■ About this exercise
Copy the lines of the items from the one with "ДОПОЛНИТЕЛЬНОЕ" up to and including the one with "Contactez nous", exactly as they appear.

- - - - -

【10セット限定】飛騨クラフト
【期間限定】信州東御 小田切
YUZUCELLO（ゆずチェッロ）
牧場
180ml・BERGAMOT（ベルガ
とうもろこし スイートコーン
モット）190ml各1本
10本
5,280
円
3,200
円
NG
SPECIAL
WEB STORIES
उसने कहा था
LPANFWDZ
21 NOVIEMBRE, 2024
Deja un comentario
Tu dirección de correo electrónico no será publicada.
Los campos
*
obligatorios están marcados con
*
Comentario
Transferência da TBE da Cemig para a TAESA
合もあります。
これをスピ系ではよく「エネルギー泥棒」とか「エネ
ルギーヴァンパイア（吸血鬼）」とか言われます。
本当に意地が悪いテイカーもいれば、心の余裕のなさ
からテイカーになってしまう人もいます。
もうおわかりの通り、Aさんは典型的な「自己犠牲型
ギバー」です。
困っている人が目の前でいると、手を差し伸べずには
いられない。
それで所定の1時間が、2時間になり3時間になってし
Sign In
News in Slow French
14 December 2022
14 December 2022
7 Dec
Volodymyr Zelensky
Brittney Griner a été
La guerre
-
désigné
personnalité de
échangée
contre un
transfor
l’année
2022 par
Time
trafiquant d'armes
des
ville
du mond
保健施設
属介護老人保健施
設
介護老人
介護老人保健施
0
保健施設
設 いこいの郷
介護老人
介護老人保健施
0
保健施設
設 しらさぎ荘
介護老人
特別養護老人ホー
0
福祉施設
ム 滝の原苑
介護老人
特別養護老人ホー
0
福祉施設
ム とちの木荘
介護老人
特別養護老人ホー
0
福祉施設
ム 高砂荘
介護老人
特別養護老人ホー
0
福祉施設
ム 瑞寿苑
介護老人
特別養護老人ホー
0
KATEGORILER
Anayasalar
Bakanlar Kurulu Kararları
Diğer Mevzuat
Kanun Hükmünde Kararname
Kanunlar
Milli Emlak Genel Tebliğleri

- - - - -

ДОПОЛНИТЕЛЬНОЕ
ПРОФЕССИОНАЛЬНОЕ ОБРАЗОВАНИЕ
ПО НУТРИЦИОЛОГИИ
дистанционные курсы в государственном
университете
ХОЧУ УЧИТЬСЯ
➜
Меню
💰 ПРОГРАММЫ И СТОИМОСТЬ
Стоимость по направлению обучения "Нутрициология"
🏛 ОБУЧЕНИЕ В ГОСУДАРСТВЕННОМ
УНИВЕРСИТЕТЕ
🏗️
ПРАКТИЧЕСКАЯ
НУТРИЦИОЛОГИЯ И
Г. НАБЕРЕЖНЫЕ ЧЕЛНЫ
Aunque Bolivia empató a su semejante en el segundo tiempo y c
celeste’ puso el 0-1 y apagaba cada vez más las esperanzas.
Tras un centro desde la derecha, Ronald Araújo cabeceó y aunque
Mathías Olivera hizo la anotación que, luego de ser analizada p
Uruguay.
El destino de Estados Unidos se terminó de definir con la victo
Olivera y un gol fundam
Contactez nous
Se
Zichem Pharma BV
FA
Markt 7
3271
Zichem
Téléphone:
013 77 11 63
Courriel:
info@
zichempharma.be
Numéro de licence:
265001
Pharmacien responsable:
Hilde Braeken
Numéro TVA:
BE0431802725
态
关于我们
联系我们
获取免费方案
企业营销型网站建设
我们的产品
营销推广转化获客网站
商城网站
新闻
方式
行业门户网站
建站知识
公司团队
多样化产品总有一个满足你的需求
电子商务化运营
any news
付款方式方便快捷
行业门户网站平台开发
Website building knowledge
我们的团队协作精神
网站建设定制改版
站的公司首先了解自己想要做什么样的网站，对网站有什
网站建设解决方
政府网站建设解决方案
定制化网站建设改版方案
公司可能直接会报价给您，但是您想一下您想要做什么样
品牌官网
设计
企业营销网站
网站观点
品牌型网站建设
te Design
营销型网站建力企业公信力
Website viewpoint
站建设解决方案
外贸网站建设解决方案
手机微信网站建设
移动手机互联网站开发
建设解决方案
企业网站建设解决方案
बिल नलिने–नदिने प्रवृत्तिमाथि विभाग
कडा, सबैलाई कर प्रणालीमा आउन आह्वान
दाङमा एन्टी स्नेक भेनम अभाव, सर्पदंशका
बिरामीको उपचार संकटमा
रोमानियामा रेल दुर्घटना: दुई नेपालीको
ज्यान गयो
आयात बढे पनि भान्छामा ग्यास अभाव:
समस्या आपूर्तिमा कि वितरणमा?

- - - - -

■ Your solution
ДОПОЛНИТЕЛЬНОЕ
ПРОФЕССИОНАЛЬНОЕ ОБРАЗОВАНИЕ
ПО НУТРИЦИОЛОГИИ
дистанционные курсы в государственном
университете
ХОЧУ УЧИТЬСЯ
➜
Меню
💰 ПРОГРАММЫ И СТОИМОСТЬ
Стоимость по направлению обучения "Нутрициология"
🏛 ОБУЧЕНИЕ В ГОСУДАРСТВЕННОМ
УНИВЕРСИТЕТЕ
🏗️
ПРАКТИЧЕСКАЯ
НУТРИЦИОЛОГИЯ И
Г. НАБЕРЕЖНЫЕ ЧЕЛНЫ
Aunque Bolivia empató a su semejante en el segundo tiempo y c
celeste’ puso el 0-1 y apagaba cada vez más las esperanzas.
Tras un centro desde la derecha, Ronald Araújo cabeceó y aunque
Mathías Olivera hizo la anotación que, luego de ser analizada p
Uruguay.
El destino de Estados Unidos se terminó de definir con la victo
Olivera y un gol fundam
Contactez nous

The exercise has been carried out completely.